Horoscope Learning Guide

What is a Horoscope API?

A Horoscope API turns a person’s birth date, time, and place into a structured Vedic birth chart (Kundli) as JSON, so applications can build astrology experiences without maintaining their own astronomical engine.

For developers and product teams Kundli API Updated July 8, 2026

The Short Version

The DevDarsha Horoscope API converts birth input into developer-friendly JSON. The core object is the Kundli — a Vedic sidereal birth chart with planetary positions, houses, and signs. Protected calls are authenticated with an API key and use URI versioning under /v1/....

The /v1/horoscope/kundli endpoint is the free-tier entry point and the best place to start: it exercises birth input, city resolution, calculation conventions, and the response envelope in a single call.

What this guide is for

This is a learning guide, not the API reference. Use it to understand the request and response shape, then use Documentation for exact fields, schemas, errors, and examples.

Birth Input

Birth-based endpoints take a small JSON body. The API accepts a city name and resolves its coordinates and timezone for you, so you do not need to send latitude and longitude:

{
  "date": "1990-08-15",
  "time": "10:30",
  "city": "Kolkata"
}

Throughout the Horoscope guides, examples use a single sample birth — Aarav Sharma, born 1990-08-15 at 10:30 in Kolkata. Swap the details to match your use case.
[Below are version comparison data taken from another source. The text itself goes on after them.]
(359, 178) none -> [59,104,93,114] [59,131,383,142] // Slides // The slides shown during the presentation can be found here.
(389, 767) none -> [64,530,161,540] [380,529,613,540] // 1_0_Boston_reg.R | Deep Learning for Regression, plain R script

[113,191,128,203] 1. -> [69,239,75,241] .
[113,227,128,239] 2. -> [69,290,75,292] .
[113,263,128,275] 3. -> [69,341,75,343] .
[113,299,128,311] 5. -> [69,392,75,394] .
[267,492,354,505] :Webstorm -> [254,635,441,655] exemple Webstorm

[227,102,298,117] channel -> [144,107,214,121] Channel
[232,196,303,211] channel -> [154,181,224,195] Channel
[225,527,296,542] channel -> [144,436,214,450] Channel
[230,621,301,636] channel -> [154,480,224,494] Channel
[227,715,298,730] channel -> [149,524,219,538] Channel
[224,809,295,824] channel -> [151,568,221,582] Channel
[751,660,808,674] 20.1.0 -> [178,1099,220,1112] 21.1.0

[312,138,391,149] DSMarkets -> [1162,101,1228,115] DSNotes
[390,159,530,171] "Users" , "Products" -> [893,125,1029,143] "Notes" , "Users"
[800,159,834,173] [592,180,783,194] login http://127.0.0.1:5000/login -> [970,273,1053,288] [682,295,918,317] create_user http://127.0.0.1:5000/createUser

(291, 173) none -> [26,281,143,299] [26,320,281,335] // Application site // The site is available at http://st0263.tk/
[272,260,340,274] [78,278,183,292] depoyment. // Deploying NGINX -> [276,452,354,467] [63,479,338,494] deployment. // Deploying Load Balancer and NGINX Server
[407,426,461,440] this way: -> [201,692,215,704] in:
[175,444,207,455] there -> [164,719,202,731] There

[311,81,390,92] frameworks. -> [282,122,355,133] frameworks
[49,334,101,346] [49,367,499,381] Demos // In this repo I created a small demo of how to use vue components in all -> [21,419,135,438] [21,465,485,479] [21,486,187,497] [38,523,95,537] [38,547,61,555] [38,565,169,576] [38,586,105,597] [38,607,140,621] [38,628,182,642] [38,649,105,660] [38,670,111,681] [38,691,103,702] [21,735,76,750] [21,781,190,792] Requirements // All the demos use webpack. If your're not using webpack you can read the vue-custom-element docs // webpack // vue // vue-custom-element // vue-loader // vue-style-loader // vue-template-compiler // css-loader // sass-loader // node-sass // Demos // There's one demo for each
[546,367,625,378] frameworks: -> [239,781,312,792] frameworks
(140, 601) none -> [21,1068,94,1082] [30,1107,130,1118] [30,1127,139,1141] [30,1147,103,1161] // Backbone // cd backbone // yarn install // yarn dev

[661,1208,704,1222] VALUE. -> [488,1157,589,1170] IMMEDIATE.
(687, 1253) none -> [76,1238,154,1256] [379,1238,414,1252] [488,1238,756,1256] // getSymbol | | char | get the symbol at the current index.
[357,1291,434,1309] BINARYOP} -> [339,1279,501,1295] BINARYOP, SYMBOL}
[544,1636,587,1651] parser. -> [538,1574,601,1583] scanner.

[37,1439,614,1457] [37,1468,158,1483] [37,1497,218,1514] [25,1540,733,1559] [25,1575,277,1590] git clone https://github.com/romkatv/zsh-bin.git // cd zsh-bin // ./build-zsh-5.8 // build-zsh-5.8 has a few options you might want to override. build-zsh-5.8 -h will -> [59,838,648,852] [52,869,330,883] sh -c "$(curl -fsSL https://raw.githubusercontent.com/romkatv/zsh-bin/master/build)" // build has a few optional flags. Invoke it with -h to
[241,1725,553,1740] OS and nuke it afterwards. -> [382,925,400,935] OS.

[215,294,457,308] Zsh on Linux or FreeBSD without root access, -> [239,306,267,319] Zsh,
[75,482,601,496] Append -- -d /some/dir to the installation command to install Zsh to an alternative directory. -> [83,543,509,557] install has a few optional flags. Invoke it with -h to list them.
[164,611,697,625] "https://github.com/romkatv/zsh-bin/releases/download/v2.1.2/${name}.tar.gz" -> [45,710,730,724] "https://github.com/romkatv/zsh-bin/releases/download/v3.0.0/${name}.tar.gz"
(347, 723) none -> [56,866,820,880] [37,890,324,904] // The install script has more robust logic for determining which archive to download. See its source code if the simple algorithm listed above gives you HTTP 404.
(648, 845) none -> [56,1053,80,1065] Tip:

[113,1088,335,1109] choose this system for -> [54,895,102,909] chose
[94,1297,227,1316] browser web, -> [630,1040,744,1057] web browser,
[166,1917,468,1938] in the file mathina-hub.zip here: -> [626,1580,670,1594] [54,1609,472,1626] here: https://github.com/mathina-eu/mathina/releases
How to Call the Kundli Endpoint

Keep your API key on the server and send it in the x-api-key header. A minimal request looks like this:

curl -X POST https://horoscope.devdarsha.com/v1/kundli \
  -H "content-type: application/json" \
  -H "x-api-key: YOUR_API_KEY" \
  -d '{"date":"1990-08-15","time":"10:30","city":"Kolkata"}'

Birth-based endpoints use POST. Public read-only endpoints such as rashifal, health, and status use GET.

Response Envelope

Responses use a consistent envelope with data, meta, and dev_notes. The data object holds the chart payload. The meta object explains how the response was produced:

  • meta.calculation.zodiac: the zodiac model, "sidereal".
  • meta.calculation.ayanamsa: the active ayanamsa, for example "Lahiri (Chitrapaksha)".
  • meta.calculation.house_system: the house system, for example "whole-sign".
  • meta.version and meta.computed_at: the API version and computation time.

Useful headers include X-Request-ID and X-Quota-Cost. Store the request ID when debugging a production issue.

Versioning and Stability

The public API uses URI versioning, so routes look like /v1/kundli and /v1/rashifal/:sign/:period. The surface may expand over time; retired versions are expected to receive notice, and deprecated responses can include migration guidance in dev_notes.

Recommended Developer Flow

Start with the free-tier Kundli endpoint or Playground to inspect a real chart. Once the shape is clear, decide whether your product also needs divisional charts, dashas, doshas, matching, or rashifal. Test representative births and make sure your UI handles optional or plan-gated fields gracefully before launch.